20 nov. 2015

A DEUX ENTRE-DEUX

Perdus
Au dernier étage du Seven Seventeen, un modeste hôtel tenu par un couple de tibétains, cocktail mélangeant des objets religieux, des dorures inutiles, des pièces dépouillées, et des éclairages au néon. 
A droite et à gauche, vue en plongée sur Darjeeling. Des rues étroites sillonnées de piétons et de chiens s’évitant les uns les autres, et parcourant des pentes abruptes. Des maisons qui s’accrochent tant bien que mal les unes aux autres pour ne pas dévaler la pente.
Devant, le brouillard est tel que le regard ne porte qu’à quelques centaines de mètres, et que les sommets de l’Himalaya sont gommés.
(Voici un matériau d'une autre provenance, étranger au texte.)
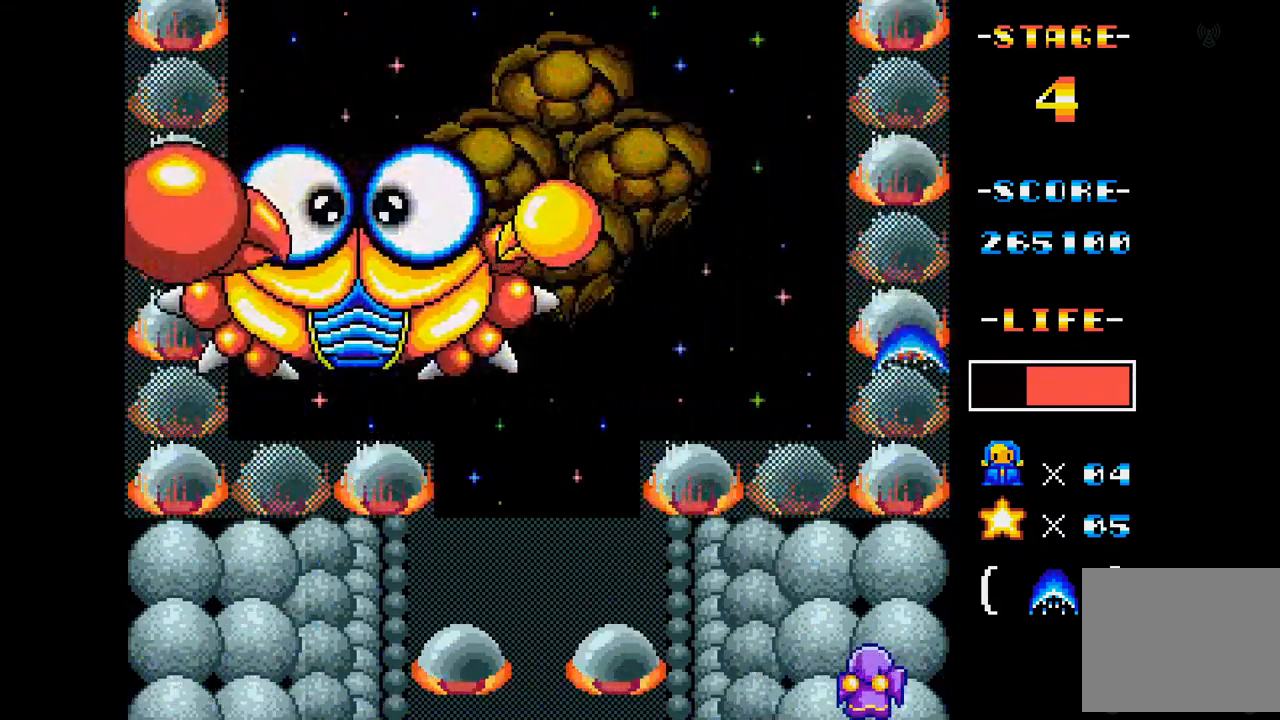
{"buttons": ["A"], "events": [[117, "DPAD_LEFT", "up"]]}
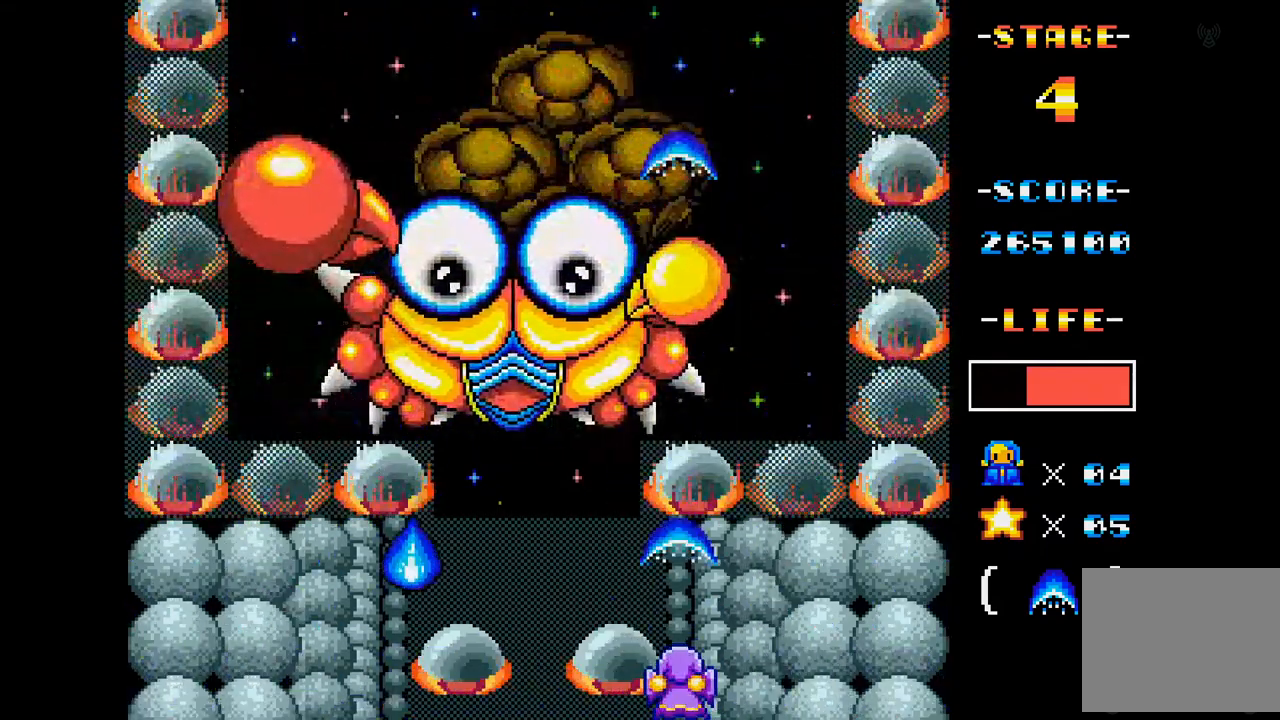
{"buttons": ["A", "DPAD_RIGHT"], "events": [[83, "DPAD_RIGHT", "down"], [183, "DPAD_RIGHT", "up"], [367, "DPAD_RIGHT", "down"]]}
Une mer cotonneuse, parsemée de quelques toits. L’absence de perspective est reposante, confortable comme une couette.
Je suis un nouveau-né, emmailloté de coton, sans horizon ni visuel, ni temporel, ni sentimental. Je ne vois qu’à quelques mètres, aveugle dans une ville inconnue. Je ne prévois plus rien, car le temps n’est que répétition. Blotti dans les bras qui me quitteront dans quelques jours, je suis dans un cocon parfait. L’ouate m’enveloppe et me protège. 
Parfois, la brume se fracture, et les montagnes apparaissent. Étaient-elles là avant ou viennent-elles de naître ? Les voir, c’est avoir envie de se déplacer, d’aller vers elles, de les escalader. Ensuite, quand la brume revient, les avoir vues, c’est ressentir une absence, s’escrimer à les deviner, et vouloir percer le mur d’eau qui nous en sépare. Le vide devient manque.
Parfois, nous parlons l’un et l’autre de ce que nous ferons après. Lui de son retour à Calcutta, moi de mes projets de livres. La magie disparaît, et le temps coule de cette brèche. Nous émergeons et rêvons inutilement d’une impossible relation. Sa peau me devient moins douce, son sourire moins enchanteur, et ses mots moins mélodieux.
Heureusement ces fractures dévastatrices ne sont que rares et provisoires. Rapidement, nous oublions les montagnes et l’illusion de notre union.